▸ **The data**:
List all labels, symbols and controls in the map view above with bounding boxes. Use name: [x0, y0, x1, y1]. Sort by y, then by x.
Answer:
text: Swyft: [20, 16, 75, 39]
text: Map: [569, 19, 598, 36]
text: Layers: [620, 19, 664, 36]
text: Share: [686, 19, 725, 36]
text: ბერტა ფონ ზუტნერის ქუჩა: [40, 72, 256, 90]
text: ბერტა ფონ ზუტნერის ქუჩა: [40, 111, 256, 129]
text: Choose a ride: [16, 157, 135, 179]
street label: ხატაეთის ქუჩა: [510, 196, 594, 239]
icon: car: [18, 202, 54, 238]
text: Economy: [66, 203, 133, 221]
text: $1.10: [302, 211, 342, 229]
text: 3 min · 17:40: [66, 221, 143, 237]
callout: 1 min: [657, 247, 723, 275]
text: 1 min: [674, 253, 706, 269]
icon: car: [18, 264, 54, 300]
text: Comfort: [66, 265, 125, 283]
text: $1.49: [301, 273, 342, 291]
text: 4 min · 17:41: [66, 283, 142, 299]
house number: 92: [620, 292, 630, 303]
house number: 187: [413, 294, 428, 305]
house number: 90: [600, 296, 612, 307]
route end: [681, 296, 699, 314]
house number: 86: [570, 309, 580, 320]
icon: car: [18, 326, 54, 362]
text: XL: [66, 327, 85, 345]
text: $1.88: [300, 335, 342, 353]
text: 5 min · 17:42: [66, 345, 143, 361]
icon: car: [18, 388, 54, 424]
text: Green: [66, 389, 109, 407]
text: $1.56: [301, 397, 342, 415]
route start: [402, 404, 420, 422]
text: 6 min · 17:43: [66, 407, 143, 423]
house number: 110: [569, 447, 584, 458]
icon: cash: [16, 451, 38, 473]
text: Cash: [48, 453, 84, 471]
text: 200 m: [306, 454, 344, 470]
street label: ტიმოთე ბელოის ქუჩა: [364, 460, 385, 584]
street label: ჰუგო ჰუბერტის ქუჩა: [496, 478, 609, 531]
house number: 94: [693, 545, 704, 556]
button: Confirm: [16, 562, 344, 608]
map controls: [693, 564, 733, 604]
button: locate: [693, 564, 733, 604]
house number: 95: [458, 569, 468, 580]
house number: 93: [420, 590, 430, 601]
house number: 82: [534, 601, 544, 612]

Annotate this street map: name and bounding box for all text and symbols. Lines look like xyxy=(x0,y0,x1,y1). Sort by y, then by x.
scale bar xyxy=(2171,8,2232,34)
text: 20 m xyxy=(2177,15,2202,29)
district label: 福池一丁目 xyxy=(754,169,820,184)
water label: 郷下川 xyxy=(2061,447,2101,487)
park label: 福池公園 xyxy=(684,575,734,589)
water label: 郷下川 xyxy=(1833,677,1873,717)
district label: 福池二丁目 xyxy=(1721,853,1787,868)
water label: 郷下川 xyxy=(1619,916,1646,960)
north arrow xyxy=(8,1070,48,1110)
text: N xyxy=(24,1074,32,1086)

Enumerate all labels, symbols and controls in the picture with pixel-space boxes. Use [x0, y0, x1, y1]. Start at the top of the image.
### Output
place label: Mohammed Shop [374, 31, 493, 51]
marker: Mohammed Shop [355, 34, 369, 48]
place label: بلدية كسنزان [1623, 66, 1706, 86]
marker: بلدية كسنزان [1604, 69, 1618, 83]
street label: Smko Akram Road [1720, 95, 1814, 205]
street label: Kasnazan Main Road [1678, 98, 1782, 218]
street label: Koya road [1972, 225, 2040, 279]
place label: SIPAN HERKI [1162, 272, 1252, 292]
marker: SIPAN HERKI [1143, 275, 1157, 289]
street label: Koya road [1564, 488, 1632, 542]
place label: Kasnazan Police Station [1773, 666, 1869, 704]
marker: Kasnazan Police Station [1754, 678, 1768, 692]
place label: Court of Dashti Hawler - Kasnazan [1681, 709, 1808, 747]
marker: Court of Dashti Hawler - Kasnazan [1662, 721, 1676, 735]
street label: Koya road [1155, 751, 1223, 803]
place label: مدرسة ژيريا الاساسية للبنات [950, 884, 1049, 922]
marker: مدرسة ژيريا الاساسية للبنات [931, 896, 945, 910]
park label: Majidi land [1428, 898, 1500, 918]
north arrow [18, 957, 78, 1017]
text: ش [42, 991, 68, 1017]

▸ **Task prompt**: Pull out all lines in the data above that include "with".

▸ **Result for this exercise**:
List all labels, symbols and controls in the map view above with bounding boxes. Use name: [x0, y0, x1, y1]. Sort by y, then by x.
Enumerate all labels, symbols and controls in the picture with pixel-space boxes. Use [x0, y0, x1, y1]. Start at the top of the image.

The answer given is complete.